Director: Harold Ramis
Cast: Michael Keaton, Andie MacDonnell, Eugene Levy, Ann Cusack
Released: July 17, 1996
When it comes to movies about cloning, there are only two roads you can go down (besides the sci-fi road, of course). You can take the horror route or you can take the comedy route, which this movie does. I would advise you NOT to see this movie if you need things to make sense and are a very scientific person because this movie totally blows over the whole cloning process. I know nothing about science and even I know that cloning is not possible the way they do it in this movie!
This movie starts off with some of the worst opening credits I have ever seen in my life. If I ever see opening credits worse than this, I will be sure to report it, but I don't think anything could be worse than the credits (in a non-exciting font, mind you) placed randomly on the screen (seriously, people, it's not even centered!!) with stock footage of busy Los Angeles traffic. Supposedly Doug, our main character is driving home from work, but we don't even see him (probably because Michael Keaton wasn't actually there - haven't these filmmakers ever heard of editing?) It is just so awful!
Doug has just been promoted at the construction company he works for and now he has even more responsibility. So much that he misses his daughter's dance recitals and son's baseball games and he doesn't have time to work on the house that his wife (Andie MacDonnell) has been asking him to do for awhile now. At a construction job, he runs into a scientists who can see how frustrated he is and asks Doug if he wants to make things easier. Doug agrees when he finds out that he can be cloned. He'll have the clone work at his job so he can spend more time with his family.
The cloning process in this movie is a relatively easy process. Almost too easy. Scarily easy. If cloning were as easy as it is in this movie, we should all be very afraid. The scientists takes a sample of Doug's DNA, then Doug is asked to count backwards from 100 and falls asleep for the operation...couldn't he just pull out a hair or have his blood drawn to give DNA? Oh, well. When he wakes up, the audience is to believe that is the original Doug, but it was actually his clone who has all of Doug's memories. He has a mark on him to distinguish he is a clone. He takes over Doug's job and Doug is able to spend time watching his kids and attending their events. However, Doug starts having a little TOO much free time on his hands and begs his clone to take over the home stuff so he can go back to work, but #2, as he is called, refuses, saying he was hired to oversee his job.
Doug decides to make another clone who can help out with his domestic life. #3 is very proper and a bit effeminate and is the most responsible of the clones. He lives with #2 in a separate segment of the house. One day Doug comes home to find out that there is a #4 who is a bit on the special side because he is a clone of a clone and therefore a little malfunctioned.

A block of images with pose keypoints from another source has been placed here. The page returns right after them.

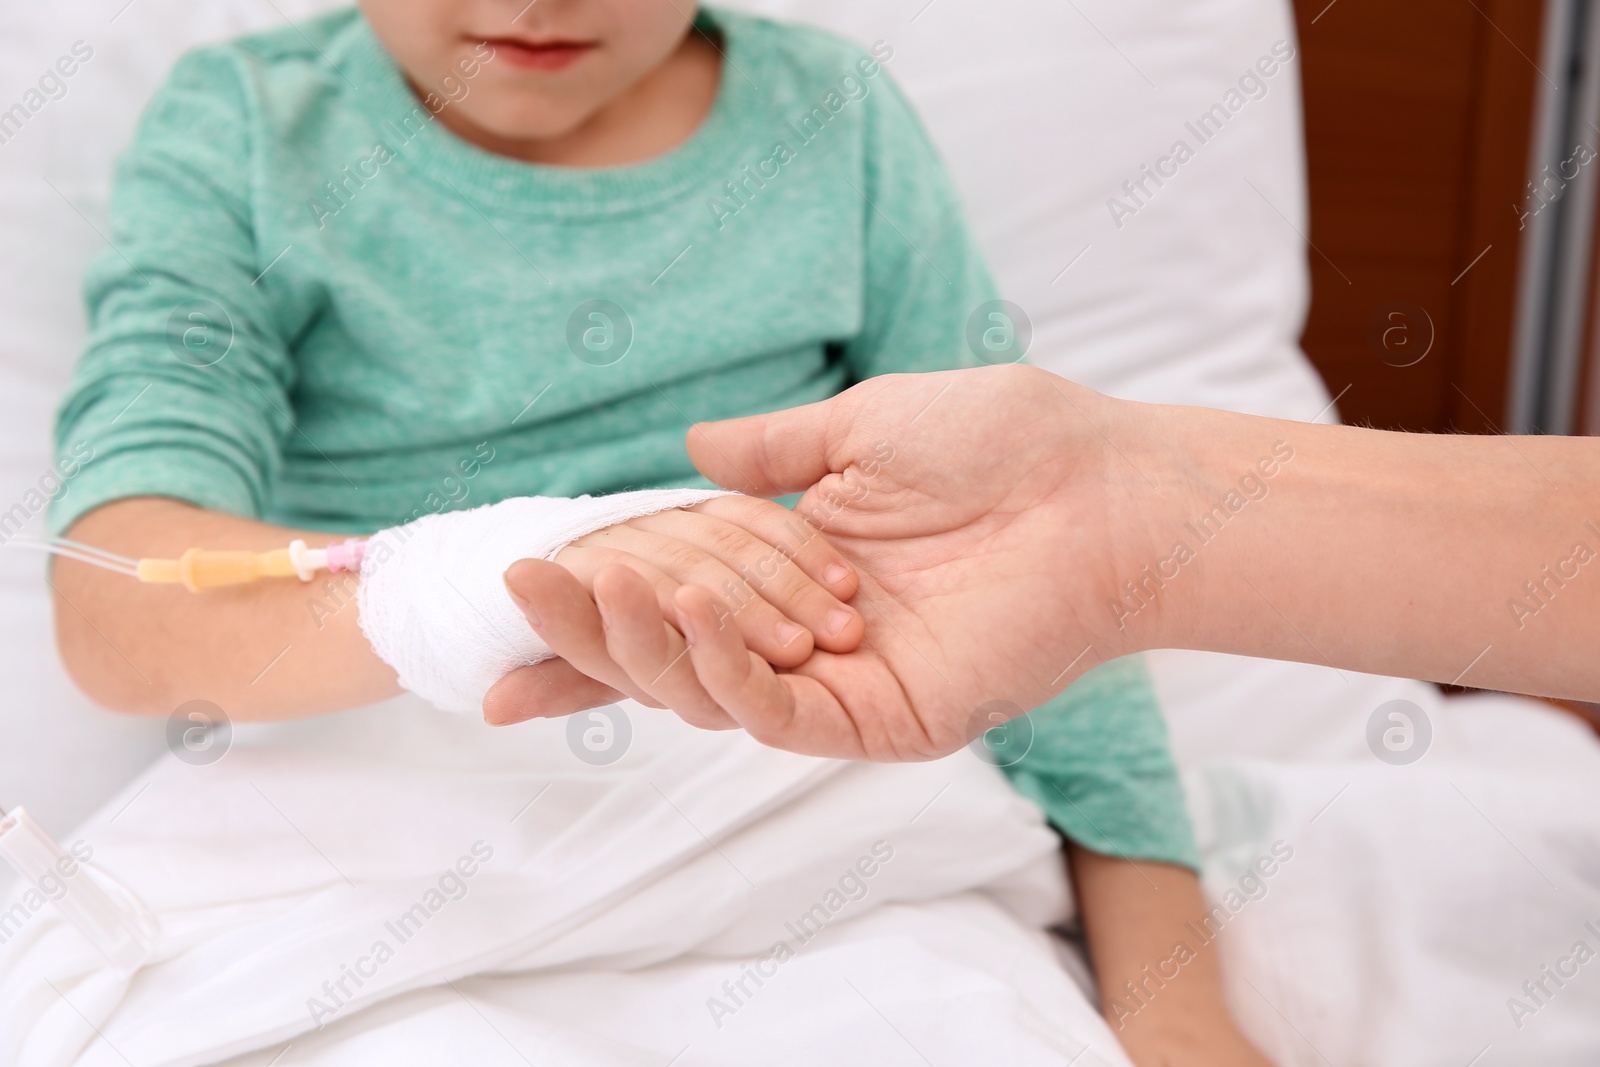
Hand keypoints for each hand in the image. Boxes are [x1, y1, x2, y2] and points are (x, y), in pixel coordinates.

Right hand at [493, 365, 1199, 755]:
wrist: (1099, 486)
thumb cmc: (999, 447)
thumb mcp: (860, 429)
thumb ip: (770, 449)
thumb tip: (690, 446)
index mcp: (788, 574)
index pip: (664, 598)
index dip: (587, 604)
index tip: (508, 592)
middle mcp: (799, 639)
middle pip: (662, 655)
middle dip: (583, 627)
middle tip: (520, 581)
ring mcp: (836, 687)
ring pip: (703, 692)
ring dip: (639, 641)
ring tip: (597, 578)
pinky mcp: (878, 721)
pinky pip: (774, 715)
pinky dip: (722, 669)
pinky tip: (686, 613)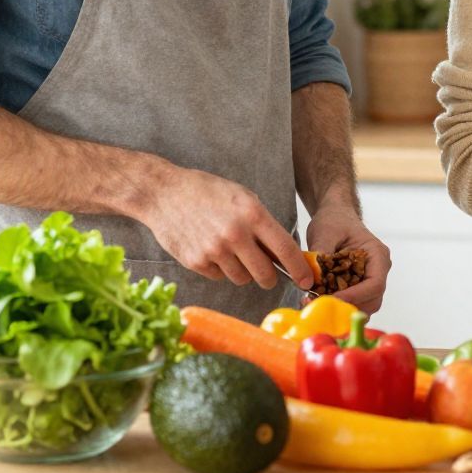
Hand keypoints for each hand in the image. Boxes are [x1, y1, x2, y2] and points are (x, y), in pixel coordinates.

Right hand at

Now that he has his job and domestic life covered, Doug goes sailing with some friends for a couple days to collect his thoughts after he and his wife had a big fight. There's been a lot of miscommunication (gee, you think?) because of the multiple Dougs. Now I saw this movie when it first came out and I swore there was a scene where she finds out about the clones. She never does, but I must have been thinking of the scene where she encounters all three of them (separately, of course) in one night. While Doug is gone, he puts #3 in charge of domestic duty which means sleeping in the same bed as his wife. His first rule for the clones is that nobody sleeps with his wife and tells #3 to pretend he is sick if she's in the mood, which she is and #3 sleeps with her despite doing his best to act like he is horribly sick. She goes downstairs to get a midnight snack where #2 is trying to sneak away from the kitchen which he has snuck into to grab some food. She sees him and thinks he has come down to join her and they end up going at it on the kitchen counter. Even #4 gets some action. I can understand her not knowing about the first two clones, but she's gotta be a little suspicious about how....stupid #4 is. This scene is played for laughs with all the clones trying not to let her see them if she is with another clone, but if you think about it, it's rather quite creepy. She has sex with three different men who look like her husband, but aren't her husband.
This movie came out seven years after Back to the Future II where Michael J. Fox played multiple characters of his future family and three years after Dave where Kevin Kline plays two different characters, so having one actor play different characters in one scene was something the film studios seemed to be having fun with. (And I believe The Nutty Professor was the same year and The Parent Trap remake came out two years later). This technique has gotten better with time, but you could definitely tell when they were using trick cameras because the screen would look a bit unnatural during the scenes where Michael Keaton was doubled (or tripled or quadrupled).
I could not remember what happened to the clones at the end of the movie when Doug realizes he doesn't need them anymore. I knew in this comedy they wouldn't be set back to the lab and "destroyed". They move down to Florida and start a pizza business. I guess this movie didn't make enough money to garner a sequel.